For example, in the absence of a pedigree chart it is difficult to assess the apparent father-to-son heritability of a genetic predisposition to learn songs of a specific temporal structure. I am puzzled by the absence of any consideration of a maternal contribution to a genetic predisposition to song imitation – perhaps I have misunderstood, but this seems like an issue that the authors should address or acknowledge. A pedigree chart could certainly help sort this out.

Please see response to Essential revisions 3.

The role of genetic factors would also be strengthened by a multi-generational experiment showing the persistence of the genetic predisposition. While the manuscript's single-generation experiments are certainly compelling and clearly sufficient to demonstrate learning, a defining characteristic of a genetic influence is persistence across generations.

We appreciate that the reviewers, in consultation, decided that our ‘common garden’ approach was appropriate to support our conclusions. We provide below some additional discussion of the rationale for our experimental design.
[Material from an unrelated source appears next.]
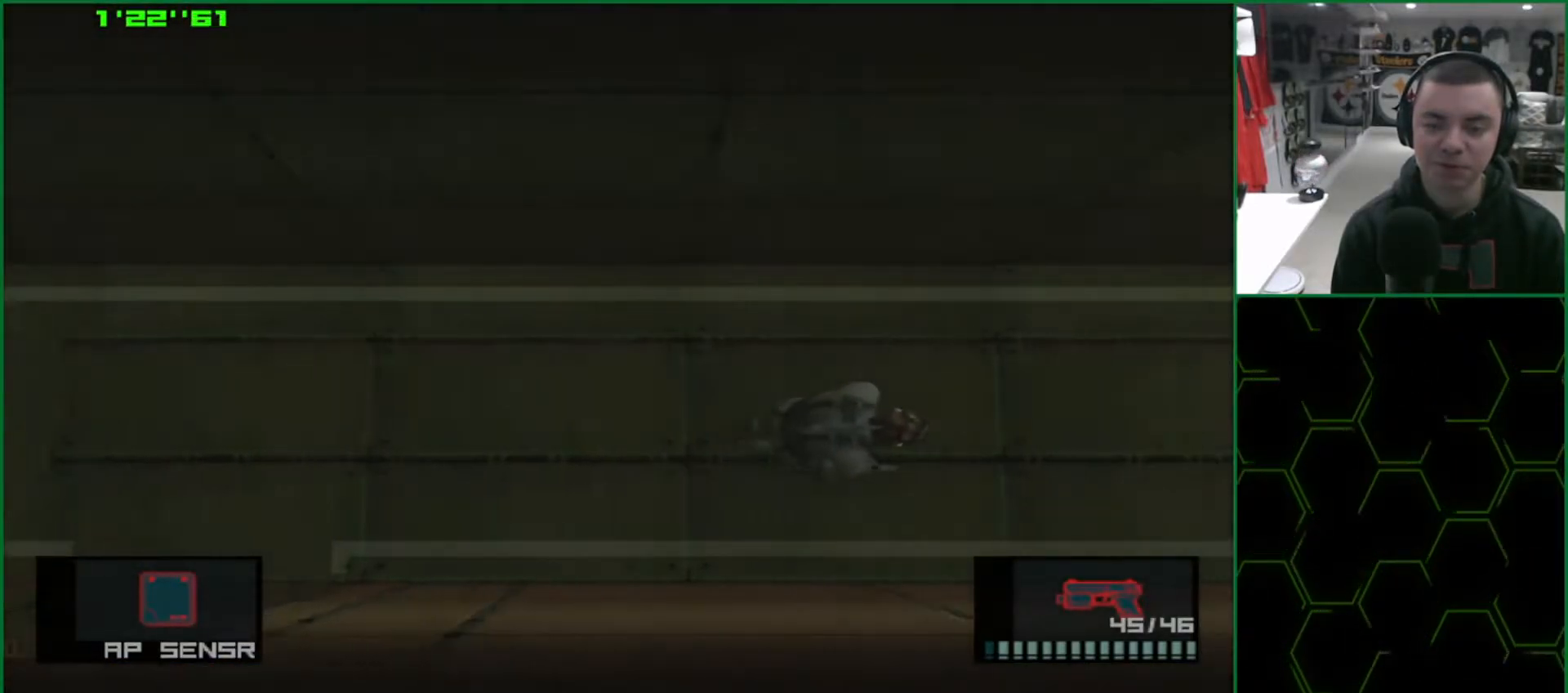
{"buttons": ["L1"], "left_stick": "right", "events": []}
Parent-offspring regression (as was used in our previous work (Mets and Brainard, PNAS, 2018) to assess heritability of song tempo) and other forms of single or double generation studies (such as twin studies or sibling-sibling comparisons) remain the most common methods for assessing heritability. As reviewer 3 points out, it is now also common to use a different approach based on a full pedigree. This approach, termed the ‘animal model’, uses a linear mixed-effects model and is especially useful in natural settings where environmental variables cannot be controlled experimentally. The estimates of heritability provided by the animal model are fundamentally derived from the same source as parent offspring regression, sib-sib correlation, or twin studies: the correlation between the genetic relatedness of individuals and the phenotype of interest. Pragmatically, there are two main reasons to use the animal model in place of a direct sibling-sibling or parent-offspring comparison. First, the animal model takes into account the relatedness of all individuals in a population, giving better statistical power than can be obtained in a similar population using only parent-offspring regression. Second, this approach allows statistical control over measured parameters (e.g. sex, water availability, food availability, mean temperature, etc.…) when these are not under experimental control. These two features of the animal model are particularly useful in wild populations where experimental control is impossible and the number of animals in a study may be limited. However, this approach has a limitation which is particularly problematic in the context of culturally learned behaviors generally, and song learning in particular. For phenotypes that are influenced by the phenotype of the parent through experience (trans-generational environmental effect) and where environmental influences are not experimentally controlled across the population, heritability can be over-estimated; an individual may behave in a way that is related to his cousin not because of the genetic similarity between those individuals, but because they have the same grandfather whose behavior was passed on to his offspring (and then their offspring) through cultural transmission. Therefore, without the ‘common garden’ approach used here, estimates of heritability for song phenotypes would be exaggerated.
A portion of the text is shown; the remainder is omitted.